Radio / Television News

Cinespace offers rent-free facilities to Canadian productions

Cinespace's Nick Mirkopoulos.jpg.jpeg

TORONTO – Cinespace Film Studios Toronto has formally launched a program that offers rent-free facilities to select Canadian film, TV and digital media projects.

Known as the Nick Mirkopoulos Canadian Content Initiative, the program is accepting applications from writers, directors and producers for studios, production offices or support spaces to assist projects that feature culturally impactful Canadian stories or that are helmed by rising Canadian artists.  Notable past projects that benefited from this rent-free assistance include the 2013 feature Empire of Dirt, about generational drug addiction in a Native Canadian community, and the 2014 feature Bang Bang Baby, by Jeffrey St. Jules, the first Canadian film director ever admitted to the Cannes Film Festival’s residency program for emerging filmmakers. 

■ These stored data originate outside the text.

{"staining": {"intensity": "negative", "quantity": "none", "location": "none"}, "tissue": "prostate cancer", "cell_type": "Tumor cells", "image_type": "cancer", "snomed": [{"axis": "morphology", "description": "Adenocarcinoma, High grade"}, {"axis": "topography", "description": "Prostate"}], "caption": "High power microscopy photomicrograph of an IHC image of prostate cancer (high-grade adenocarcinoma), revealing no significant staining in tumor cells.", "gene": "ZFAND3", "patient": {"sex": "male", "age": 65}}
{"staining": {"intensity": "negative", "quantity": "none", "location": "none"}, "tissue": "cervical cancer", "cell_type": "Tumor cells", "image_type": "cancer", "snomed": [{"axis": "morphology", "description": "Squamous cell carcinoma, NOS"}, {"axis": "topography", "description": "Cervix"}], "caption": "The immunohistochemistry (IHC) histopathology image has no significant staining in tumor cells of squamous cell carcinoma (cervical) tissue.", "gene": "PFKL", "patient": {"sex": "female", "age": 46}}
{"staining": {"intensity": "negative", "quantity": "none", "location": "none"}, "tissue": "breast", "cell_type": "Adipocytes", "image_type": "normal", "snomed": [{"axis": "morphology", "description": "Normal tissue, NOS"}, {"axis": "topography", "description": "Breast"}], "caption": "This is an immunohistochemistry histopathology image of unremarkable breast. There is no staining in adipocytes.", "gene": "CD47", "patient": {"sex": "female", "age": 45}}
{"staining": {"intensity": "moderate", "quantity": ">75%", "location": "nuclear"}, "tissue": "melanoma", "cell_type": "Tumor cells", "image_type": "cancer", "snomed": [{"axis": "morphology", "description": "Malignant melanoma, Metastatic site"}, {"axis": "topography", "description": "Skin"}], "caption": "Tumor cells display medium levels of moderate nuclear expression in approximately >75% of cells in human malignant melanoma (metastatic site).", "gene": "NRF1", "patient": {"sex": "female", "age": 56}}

The initiative is named after Cinespace founder Nick Mirkopoulos (pictured), who spearheaded the development of over 2.5 million square feet of studio and support space in both Toronto and Chicago, and who passed away in late 2013 in his birthplace of Kastoria, in northern Greece.

"Our founder and my late brother Nick was continually focused on finding ways to give back to our very creative and dynamic domestic production industry”, said Cinespace president Steve Mirkopoulos, in the announcement.  “Since we at Cinespace have always supported domestic projects whenever possible, we have now made a commitment to assist three Canadian projects per year, with as much rent-free space capacity as possible, to help them put as much money on the screen as possible."